IUI (Intrauterine Insemination)
IUI is less invasive and less expensive than IVF, but success rates are lower and timing still matters.
- • VA covers IUI for all Veterans using VA health care.
- • TRICARE generally covers diagnostic workup but not the procedure itself for most beneficiaries.
- • Scheduling can still be disrupted by duty assignments and travel.
Fertility Preservation
Egg or sperm freezing can preserve future options, but current military coverage is narrow.
- • VA coverage is generally limited to cases where medical treatment threatens fertility.
- • Coverage does not extend broadly to deployment or delayed childbearing planning.
- • The policy argument is that preservation should be treated as preventive readiness infrastructure.
Donor Gametes (Eggs, Sperm, Embryos)
Donor materials can open pathways that are otherwise blocked, but acquisition costs remain out-of-pocket.
- • VA and TRICARE allow donor materials in some covered pathways.
- • Neither system broadly covers the cost of obtaining donor eggs, donor sperm, or donor embryos.
- • Military families should budget separately for donor acquisition, storage, and legal review.
Surrogacy
Surrogacy is often the only workable path for some families, but it sits outside VA coverage and requires careful cross-state planning.
- • VA does not cover surrogacy.
- • Army Directive 2025-02 prohibits active-duty soldiers from acting as surrogates.
- • PCS moves can change the parentage-law environment mid-journey.

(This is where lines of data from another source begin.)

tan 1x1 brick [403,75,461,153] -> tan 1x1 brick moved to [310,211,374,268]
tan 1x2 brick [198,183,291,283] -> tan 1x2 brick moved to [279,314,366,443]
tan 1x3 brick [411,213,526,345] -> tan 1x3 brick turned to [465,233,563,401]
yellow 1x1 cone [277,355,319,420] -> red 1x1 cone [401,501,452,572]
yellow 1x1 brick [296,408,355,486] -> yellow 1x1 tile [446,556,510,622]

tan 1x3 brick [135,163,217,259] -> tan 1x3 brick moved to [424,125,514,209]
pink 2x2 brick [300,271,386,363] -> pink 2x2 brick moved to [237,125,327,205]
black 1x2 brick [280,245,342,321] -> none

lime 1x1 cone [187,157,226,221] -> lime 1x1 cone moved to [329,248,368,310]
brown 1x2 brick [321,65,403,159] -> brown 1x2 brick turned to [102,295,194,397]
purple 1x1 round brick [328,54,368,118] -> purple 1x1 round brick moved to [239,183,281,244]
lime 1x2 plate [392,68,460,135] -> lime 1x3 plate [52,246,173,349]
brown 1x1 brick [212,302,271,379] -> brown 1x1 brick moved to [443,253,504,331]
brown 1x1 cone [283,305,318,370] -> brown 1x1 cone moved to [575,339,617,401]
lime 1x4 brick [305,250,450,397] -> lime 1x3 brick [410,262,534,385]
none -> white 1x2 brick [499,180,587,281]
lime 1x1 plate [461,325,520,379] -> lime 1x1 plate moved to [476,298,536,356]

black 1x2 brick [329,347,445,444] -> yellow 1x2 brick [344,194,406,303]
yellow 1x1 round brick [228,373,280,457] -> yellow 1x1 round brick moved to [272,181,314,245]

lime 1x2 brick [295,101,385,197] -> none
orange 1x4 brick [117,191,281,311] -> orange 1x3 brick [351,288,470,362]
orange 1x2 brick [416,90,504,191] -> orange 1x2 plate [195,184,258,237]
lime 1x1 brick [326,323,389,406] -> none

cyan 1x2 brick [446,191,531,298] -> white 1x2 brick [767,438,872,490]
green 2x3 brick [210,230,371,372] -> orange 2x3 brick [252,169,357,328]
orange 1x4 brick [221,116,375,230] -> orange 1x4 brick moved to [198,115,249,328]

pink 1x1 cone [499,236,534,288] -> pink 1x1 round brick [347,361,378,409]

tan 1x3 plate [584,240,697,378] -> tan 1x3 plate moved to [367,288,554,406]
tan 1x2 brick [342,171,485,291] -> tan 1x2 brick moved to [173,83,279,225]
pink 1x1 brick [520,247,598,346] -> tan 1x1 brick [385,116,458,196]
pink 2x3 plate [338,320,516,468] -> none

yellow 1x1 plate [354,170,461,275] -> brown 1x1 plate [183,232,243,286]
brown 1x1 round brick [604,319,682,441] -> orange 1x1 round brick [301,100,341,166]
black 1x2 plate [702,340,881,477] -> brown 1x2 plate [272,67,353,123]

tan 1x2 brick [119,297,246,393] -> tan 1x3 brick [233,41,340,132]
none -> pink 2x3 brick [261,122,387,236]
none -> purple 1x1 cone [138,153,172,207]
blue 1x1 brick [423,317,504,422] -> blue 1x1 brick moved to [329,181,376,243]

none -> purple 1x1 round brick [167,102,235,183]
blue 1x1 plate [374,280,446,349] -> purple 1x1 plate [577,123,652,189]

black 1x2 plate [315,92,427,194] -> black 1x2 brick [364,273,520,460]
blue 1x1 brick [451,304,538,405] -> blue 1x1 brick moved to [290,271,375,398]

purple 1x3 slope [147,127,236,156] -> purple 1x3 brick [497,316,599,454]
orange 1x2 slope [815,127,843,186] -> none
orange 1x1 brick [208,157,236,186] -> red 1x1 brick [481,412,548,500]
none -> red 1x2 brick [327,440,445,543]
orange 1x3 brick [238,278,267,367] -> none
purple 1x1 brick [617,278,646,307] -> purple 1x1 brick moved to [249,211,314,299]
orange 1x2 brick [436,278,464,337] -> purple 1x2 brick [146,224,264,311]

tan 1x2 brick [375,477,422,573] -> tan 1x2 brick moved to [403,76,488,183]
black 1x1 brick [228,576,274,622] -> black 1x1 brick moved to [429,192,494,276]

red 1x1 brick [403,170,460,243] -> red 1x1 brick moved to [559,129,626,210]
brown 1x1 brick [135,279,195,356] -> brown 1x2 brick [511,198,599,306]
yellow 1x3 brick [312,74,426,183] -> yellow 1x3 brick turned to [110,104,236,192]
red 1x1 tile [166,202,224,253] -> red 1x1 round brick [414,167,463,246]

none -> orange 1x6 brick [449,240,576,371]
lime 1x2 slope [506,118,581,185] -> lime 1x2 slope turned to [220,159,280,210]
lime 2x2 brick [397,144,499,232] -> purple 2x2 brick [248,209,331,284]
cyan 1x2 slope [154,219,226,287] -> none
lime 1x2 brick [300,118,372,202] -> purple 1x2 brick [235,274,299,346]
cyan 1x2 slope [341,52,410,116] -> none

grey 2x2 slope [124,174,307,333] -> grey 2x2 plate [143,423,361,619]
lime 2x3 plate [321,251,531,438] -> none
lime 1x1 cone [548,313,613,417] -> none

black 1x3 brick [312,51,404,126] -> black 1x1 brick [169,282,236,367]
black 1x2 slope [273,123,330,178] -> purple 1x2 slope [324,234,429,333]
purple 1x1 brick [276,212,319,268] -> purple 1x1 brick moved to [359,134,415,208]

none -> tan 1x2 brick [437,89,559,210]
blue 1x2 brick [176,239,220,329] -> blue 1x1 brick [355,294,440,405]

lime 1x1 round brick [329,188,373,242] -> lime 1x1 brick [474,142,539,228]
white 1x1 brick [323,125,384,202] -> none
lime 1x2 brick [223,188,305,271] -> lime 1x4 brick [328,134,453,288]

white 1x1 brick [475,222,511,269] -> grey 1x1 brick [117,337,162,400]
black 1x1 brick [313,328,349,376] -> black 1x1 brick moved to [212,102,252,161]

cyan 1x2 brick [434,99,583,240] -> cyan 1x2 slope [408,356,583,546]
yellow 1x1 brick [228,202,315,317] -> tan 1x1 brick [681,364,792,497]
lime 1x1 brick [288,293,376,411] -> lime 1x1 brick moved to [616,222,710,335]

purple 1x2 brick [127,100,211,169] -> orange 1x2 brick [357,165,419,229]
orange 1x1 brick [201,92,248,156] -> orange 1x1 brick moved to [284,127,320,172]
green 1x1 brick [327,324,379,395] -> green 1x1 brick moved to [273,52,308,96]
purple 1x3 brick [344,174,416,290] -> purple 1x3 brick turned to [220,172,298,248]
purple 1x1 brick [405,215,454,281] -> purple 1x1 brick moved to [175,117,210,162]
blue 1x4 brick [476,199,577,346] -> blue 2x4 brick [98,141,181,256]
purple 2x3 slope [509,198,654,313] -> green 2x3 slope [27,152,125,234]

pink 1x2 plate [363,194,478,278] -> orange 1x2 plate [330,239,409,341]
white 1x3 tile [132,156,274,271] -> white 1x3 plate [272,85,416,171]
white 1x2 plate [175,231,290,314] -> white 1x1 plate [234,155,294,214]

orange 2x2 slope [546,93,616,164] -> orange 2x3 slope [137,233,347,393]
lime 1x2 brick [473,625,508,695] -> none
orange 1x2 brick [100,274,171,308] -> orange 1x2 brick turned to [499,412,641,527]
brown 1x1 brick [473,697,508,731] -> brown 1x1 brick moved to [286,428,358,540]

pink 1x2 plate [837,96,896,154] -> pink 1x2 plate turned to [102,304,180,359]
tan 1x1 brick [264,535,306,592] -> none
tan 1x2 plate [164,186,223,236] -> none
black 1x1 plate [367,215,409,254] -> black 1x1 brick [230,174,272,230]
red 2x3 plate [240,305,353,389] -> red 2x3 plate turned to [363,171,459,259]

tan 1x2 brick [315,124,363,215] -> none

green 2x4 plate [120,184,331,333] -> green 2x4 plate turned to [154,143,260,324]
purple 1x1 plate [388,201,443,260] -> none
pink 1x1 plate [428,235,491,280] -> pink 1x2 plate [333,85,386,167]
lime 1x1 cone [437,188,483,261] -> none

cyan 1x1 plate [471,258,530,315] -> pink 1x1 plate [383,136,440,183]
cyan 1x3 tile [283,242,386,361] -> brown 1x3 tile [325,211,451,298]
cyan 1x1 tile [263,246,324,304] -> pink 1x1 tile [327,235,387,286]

Learn about our surrogacy process Adoption
Adoption is a valid family-building path and remains relevant in the military benefits conversation.
- • VA reimbursement is up to $2,000 per adopted child, maximum $5,000 per year, for qualifying Veterans.
- • Coast Guard Mutual Assistance and other organizations may offer adoption grants or loans.
- • Families should plan for documentation and reimbursement timing early.
Recurrent Pregnancy Loss
Recurrent loss often gets less policy attention, but it carries major emotional, medical, and readiness consequences.
- • Deployment separation and toxic exposure concerns can complicate evaluation and care.
- • Mental-health support should be treated as part of the treatment pathway, not as an afterthought.
- • Families should ask about continuity-of-care and counseling coverage alongside clinical evaluation.